Egyptian inflation rates dropped for the second month running in July, the central bank said on Monday, as food price inflation slowed and the effects of removing energy subsidies wore off.
Urban consumer inflation dropped to 8.4 percent in July from 11.4 percent in June, the official statistics agency said on Monday.
That was the lowest reading since June 2014, the month before the government slashed energy subsidies and implemented a sales tax on alcohol and cigarettes that drove up prices.
Core annual inflation, which excludes items like fruit and vegetables whose prices fluctuate widely, dropped to 6.49 percent from 8.07 percent the previous month, the central bank said.

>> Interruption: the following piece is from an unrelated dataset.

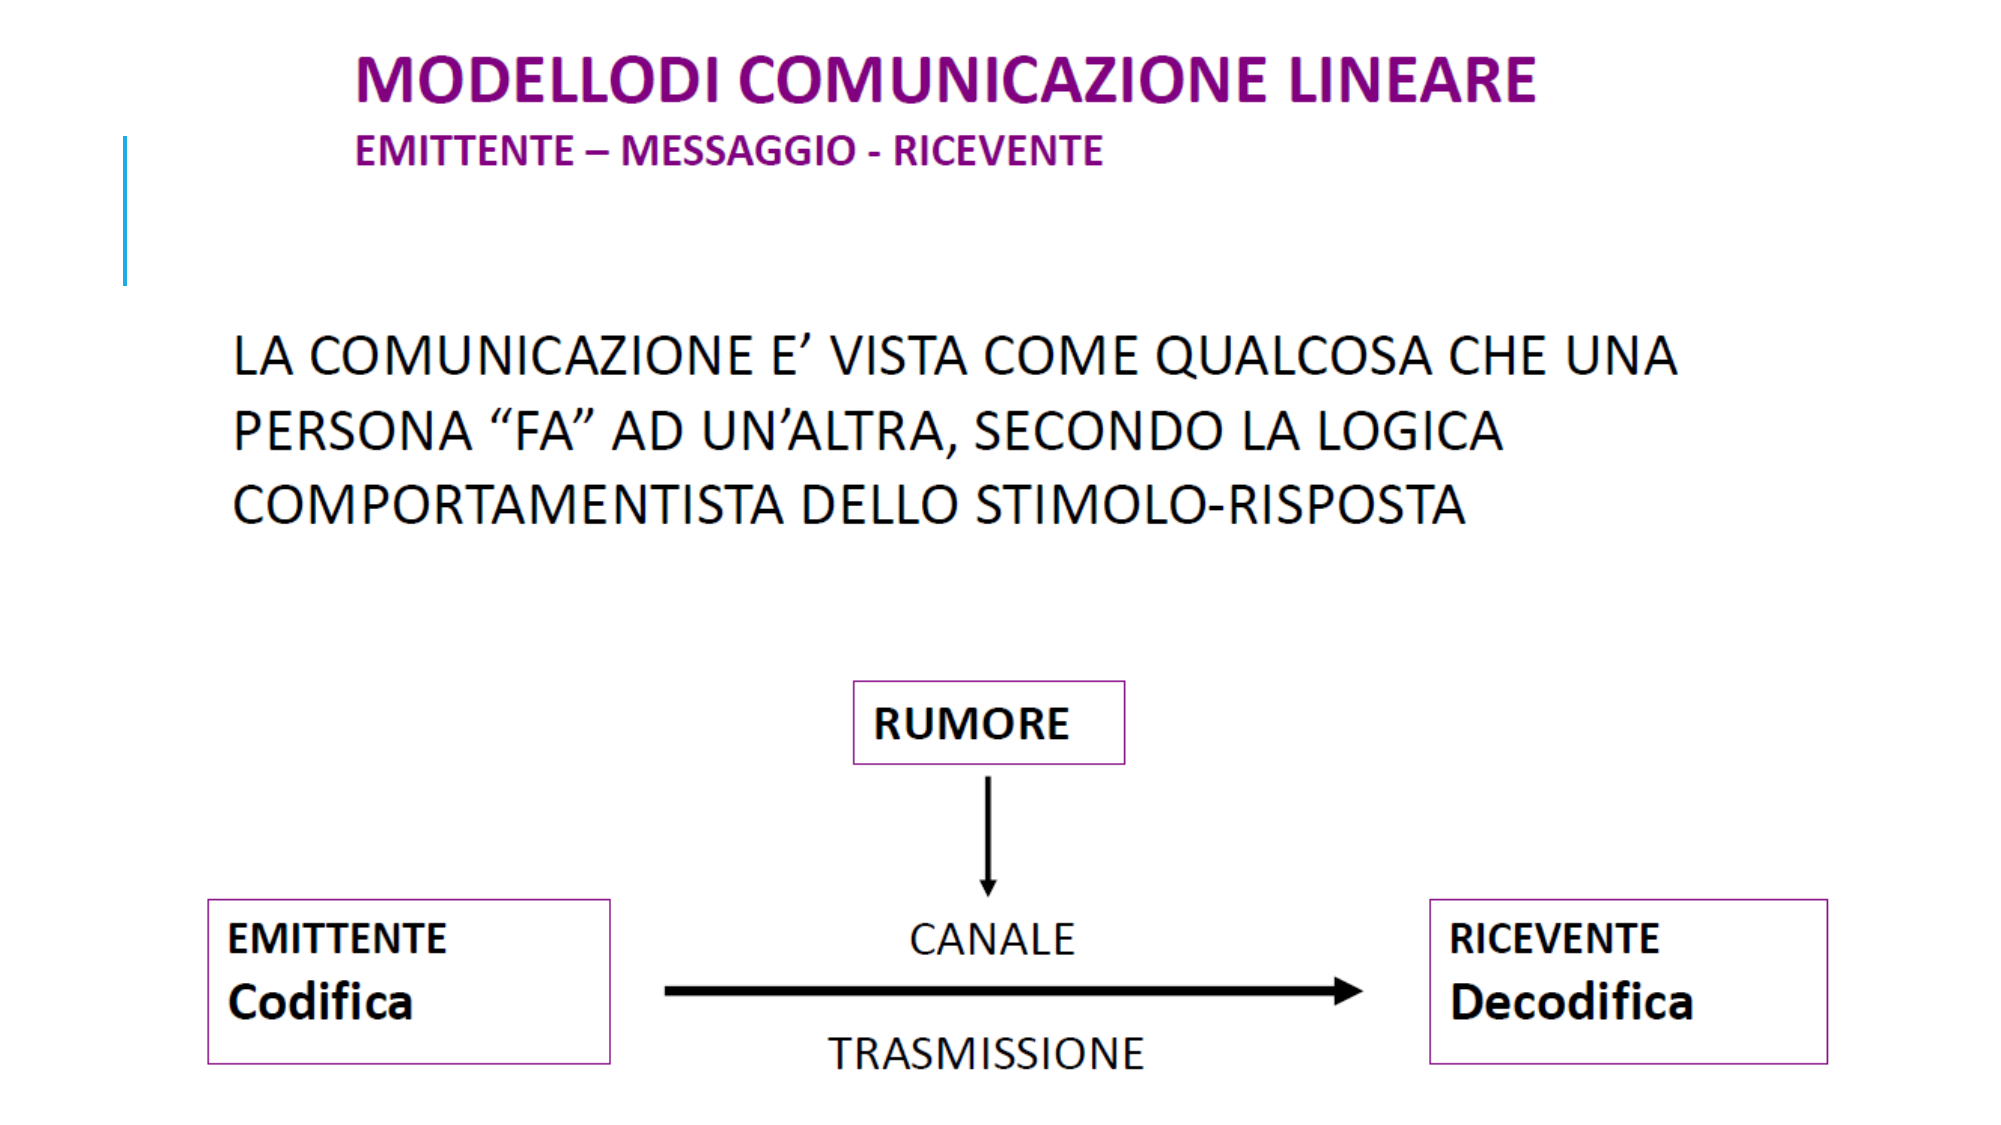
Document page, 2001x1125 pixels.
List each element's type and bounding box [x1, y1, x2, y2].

"With administered price hikes no longer distorting inflation, and global commodity prices set to remain low, we think inflation is likely to remain in single digits for the next 18 months or so," Capital Economics said in a research note on Monday.
Lower inflation could provide Egypt's central bank with the freedom to reduce interest rates, the note said, which the central bank has kept steady ever since a surprise 50-basis-point reduction in January.
But a long-awaited value-added tax, if passed, could push inflation back into double digits and make interest rate cuts unlikely, said Mohamed Abu Basha, an economist at EFG Hermes.
"The government said in its budget statement it is looking to implement the value-added tax this fiscal year … (and) from the level of revenues they budgeted, it looks like they have to do it relatively early in the (fiscal) year," Abu Basha said.
Egypt's economy grew 3 percent in the third quarter of the 2014/2015 fiscal year, which ended in March. That was slower than the 5.6 percent recorded in the first half of the fiscal year. Egypt's 2015/2016 budget projects growth of 5 percent.